(Beginning of Input data)

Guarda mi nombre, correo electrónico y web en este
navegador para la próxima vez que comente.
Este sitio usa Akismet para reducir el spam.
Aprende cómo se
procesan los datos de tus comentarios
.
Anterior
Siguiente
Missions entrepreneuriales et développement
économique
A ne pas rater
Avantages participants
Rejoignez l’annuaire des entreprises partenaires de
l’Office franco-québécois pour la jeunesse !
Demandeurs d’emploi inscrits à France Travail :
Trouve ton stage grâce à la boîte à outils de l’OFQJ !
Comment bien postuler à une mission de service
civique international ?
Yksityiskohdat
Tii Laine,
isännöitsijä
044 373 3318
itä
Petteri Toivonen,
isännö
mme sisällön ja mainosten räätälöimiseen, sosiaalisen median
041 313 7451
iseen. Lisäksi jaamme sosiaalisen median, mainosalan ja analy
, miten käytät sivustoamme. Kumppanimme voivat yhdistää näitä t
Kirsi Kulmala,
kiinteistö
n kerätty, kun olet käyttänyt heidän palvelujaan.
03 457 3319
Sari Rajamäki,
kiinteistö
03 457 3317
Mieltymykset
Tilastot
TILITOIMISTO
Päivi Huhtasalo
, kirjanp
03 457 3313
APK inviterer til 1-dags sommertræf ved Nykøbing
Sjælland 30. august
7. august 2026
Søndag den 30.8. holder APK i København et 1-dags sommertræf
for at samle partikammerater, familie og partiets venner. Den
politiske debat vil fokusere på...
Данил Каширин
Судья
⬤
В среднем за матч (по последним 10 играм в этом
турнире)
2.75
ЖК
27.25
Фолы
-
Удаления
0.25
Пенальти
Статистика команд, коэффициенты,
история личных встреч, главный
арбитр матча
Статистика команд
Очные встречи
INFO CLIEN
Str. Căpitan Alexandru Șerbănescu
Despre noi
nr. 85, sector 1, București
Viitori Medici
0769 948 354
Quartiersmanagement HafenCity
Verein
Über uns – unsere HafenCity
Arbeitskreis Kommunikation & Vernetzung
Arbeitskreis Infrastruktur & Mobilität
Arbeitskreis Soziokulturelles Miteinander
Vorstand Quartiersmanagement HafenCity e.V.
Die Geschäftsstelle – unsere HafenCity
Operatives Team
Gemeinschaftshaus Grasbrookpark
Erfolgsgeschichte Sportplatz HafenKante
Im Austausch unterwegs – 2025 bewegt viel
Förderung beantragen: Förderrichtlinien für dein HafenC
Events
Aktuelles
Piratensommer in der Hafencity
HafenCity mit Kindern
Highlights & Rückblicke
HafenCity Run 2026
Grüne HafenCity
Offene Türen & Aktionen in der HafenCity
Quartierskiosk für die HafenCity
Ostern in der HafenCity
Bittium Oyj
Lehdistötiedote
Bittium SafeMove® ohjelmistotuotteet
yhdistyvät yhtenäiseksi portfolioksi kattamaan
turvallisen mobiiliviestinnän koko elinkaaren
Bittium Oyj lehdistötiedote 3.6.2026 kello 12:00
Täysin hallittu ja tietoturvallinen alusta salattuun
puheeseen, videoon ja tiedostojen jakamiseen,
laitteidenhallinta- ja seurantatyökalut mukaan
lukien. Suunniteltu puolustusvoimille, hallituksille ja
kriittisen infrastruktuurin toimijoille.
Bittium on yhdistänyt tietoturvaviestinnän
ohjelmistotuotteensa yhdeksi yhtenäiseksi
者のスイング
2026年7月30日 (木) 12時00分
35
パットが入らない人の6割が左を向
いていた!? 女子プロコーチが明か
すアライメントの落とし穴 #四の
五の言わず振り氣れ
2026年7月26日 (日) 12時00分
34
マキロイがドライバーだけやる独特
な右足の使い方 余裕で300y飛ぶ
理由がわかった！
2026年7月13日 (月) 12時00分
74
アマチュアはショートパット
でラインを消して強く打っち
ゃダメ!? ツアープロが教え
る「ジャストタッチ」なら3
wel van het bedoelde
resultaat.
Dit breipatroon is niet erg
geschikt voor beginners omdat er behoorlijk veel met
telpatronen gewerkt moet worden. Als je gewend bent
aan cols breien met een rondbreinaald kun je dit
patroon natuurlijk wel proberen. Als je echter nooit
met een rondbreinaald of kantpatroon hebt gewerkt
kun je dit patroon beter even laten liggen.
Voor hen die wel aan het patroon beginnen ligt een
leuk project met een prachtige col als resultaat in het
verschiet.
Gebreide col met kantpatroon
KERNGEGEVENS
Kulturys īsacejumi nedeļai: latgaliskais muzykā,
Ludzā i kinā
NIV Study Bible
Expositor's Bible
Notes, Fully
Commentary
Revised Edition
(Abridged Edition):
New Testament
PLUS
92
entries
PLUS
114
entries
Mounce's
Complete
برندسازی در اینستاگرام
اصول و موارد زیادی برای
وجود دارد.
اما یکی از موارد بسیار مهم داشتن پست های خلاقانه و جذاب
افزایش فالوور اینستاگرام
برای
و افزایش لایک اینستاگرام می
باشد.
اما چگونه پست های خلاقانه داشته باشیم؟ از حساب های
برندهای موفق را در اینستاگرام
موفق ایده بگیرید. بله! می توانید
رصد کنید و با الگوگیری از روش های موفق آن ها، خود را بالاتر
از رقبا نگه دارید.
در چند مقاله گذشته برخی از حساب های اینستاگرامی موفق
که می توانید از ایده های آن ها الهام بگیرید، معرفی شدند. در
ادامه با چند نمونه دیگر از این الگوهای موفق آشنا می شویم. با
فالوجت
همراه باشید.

(End of Input data)

**Work instruction**
Change every "Arbeitskreis" in the entries to "Arbeitsgruppe", and write out all the lines again with nothing else altered.

**Final answer**
Guarda mi nombre, correo electrónico y web en este
navegador para la próxima vez que comente.
Este sitio usa Akismet para reducir el spam.
Aprende cómo se
procesan los datos de tus comentarios
.
Anterior
Siguiente
Missions entrepreneuriales et développement
économique
A ne pas rater
Avantages participants
Rejoignez l’annuaire des entreprises partenaires de
l’Office franco-québécois pour la jeunesse !
Demandeurs d’emploi inscrits à France Travail :
Trouve ton stage grâce à la boîte à outils de l’OFQJ !
Comment bien postuler à une mission de service
civique international ?
Yksityiskohdat
Tii Laine,
isännöitsijä
044 373 3318
itä
Petteri Toivonen,
isännö
mme sisällön ja mainosten räätälöimiseen, sosiaalisen median
041 313 7451
iseen. Lisäksi jaamme sosiaalisen median, mainosalan ja analy
, miten käytät sivustoamme. Kumppanimme voivat yhdistää näitä t
Kirsi Kulmala,
kiinteistö
n kerätty, kun olet käyttänyt heidän palvelujaan.
03 457 3319
Sari Rajamäki,
kiinteistö
03 457 3317
Mieltymykset
Tilastot
TILITOIMISTO
Päivi Huhtasalo
, kirjanp
03 457 3313
APK inviterer til 1-dags sommertræf ved Nykøbing
Sjælland 30. august
7. august 2026
Søndag den 30.8. holder APK i København et 1-dags sommertræf
for at samle partikammerater, familie og partiets venner. Den
politiske debat vil fokusere på...
Данил Каширин
Судья
⬤
В среднем за матч (по последним 10 играм в этом
турнире)
2.75
ЖК
27.25
Фолы
-
Удаления
0.25
Пенальти
Статистика команд, коэффициенты,
история личных встреч, главный
арбитр матча
Статистика команд
Очные встречи
INFO CLIEN
Str. Căpitan Alexandru Șerbănescu
Despre noi
nr. 85, sector 1, București
Viitori Medici
0769 948 354
Quartiersmanagement HafenCity
Verein
Über uns – unsere HafenCity
Arbeitsgruppe Kommunikation & Vernetzung
Arbeitsgruppe Infrastruktur & Mobilität
Arbeitsgruppe Soziokulturelles Miteinander
Vorstand Quartiersmanagement HafenCity e.V.
Die Geschäftsstelle – unsere HafenCity
Operatives Team
Gemeinschaftshaus Grasbrookpark
Erfolgsgeschichte Sportplatz HafenKante
Im Austausch unterwegs – 2025 bewegt viel
Förderung beantragen: Förderrichtlinien für dein HafenC
Events
Aktuelles
Piratensommer in der Hafencity
HafenCity mit Kindern
Highlights & Rückblicke
HafenCity Run 2026
Grüne HafenCity
Offene Türen & Aktionen in der HafenCity
Quartierskiosk für die HafenCity
Ostern in der HafenCity
Bittium Oyj
Lehdistötiedote
Bittium SafeMove® ohjelmistotuotteet
yhdistyvät yhtenäiseksi portfolioksi kattamaan
turvallisen mobiiliviestinnän koko elinkaaren
Bittium Oyj lehdistötiedote 3.6.2026 kello 12:00
Täysin hallittu ja tietoturvallinen alusta salattuun
puheeseen, videoon ja tiedostojen jakamiseen,
laitteidenhallinta- ja seurantatyökalut mukaan
lukien. Suunniteltu puolustusvoimille, hallituksille ja
kriittisen infrastruktuurin toimijoille.
Bittium on yhdistänyt tietoturvaviestinnän
ohjelmistotuotteensa yhdeksi yhtenäiseksi
者のスイング
2026年7月30日 (木) 12時00分
35
パットが入らない人の6割が左を向
いていた!? 女子プロコーチが明か
すアライメントの落とし穴 #四の
五の言わず振り氣れ
2026年7月26日 (日) 12時00分
34
マキロイがドライバーだけやる独特
な右足の使い方 余裕で300y飛ぶ
理由がわかった！
2026年7月13日 (月) 12時00分
74
アマチュアはショートパット
でラインを消して強く打っち
ゃダメ!? ツアープロが教え
る「ジャストタッチ」なら3
wel van het bedoelde
resultaat.
Dit breipatroon is niet erg
geschikt voor beginners omdat er behoorlijk veel met
telpatronen gewerkt moet worden. Als je gewend bent
aan cols breien met een rondbreinaald kun je dit
patroon natuurlijk wel proberen. Als je echter nooit
met een rondbreinaald of kantpatroon hebt gewerkt
kun je dit patroon beter even laten liggen.
Voor hen die wel aan het patroon beginnen ligt een
leuk project met een prachtige col als resultaat in het
verschiet.
Gebreide col met kantpatroon
KERNGEGEVENS
Kulturys īsacejumi nedeļai: latgaliskais muzykā,
Ludzā i kinā
NIV Study Bible
Expositor's Bible
Notes, Fully
Commentary
Revised Edition
(Abridged Edition):
New Testament
PLUS
92
entries
PLUS
114
entries
Mounce's
Complete
برندسازی در اینستاگرام
اصول و موارد زیادی برای
وجود دارد.
اما یکی از موارد بسیار مهم داشتن پست های خلاقانه و جذاب
افزایش فالوور اینستاگرام
برای
و افزایش لایک اینستاگرام می
باشد.
اما چگونه پست های خلاقانه داشته باشیم؟ از حساب های
برندهای موفق را در اینستاگرام
موفق ایده بگیرید. بله! می توانید
رصد کنید و با الگوگیری از روش های موفق آن ها، خود را بالاتر
از رقبا نگه دارید.
در چند مقاله گذشته برخی از حساب های اینستاگرامی موفق
که می توانید از ایده های آن ها الهام بگیرید، معرفی شدند. در
ادامه با چند نمونه دیگر از این الگوهای موفق آشنا می شویم. با
فالوجت
همراه باشید.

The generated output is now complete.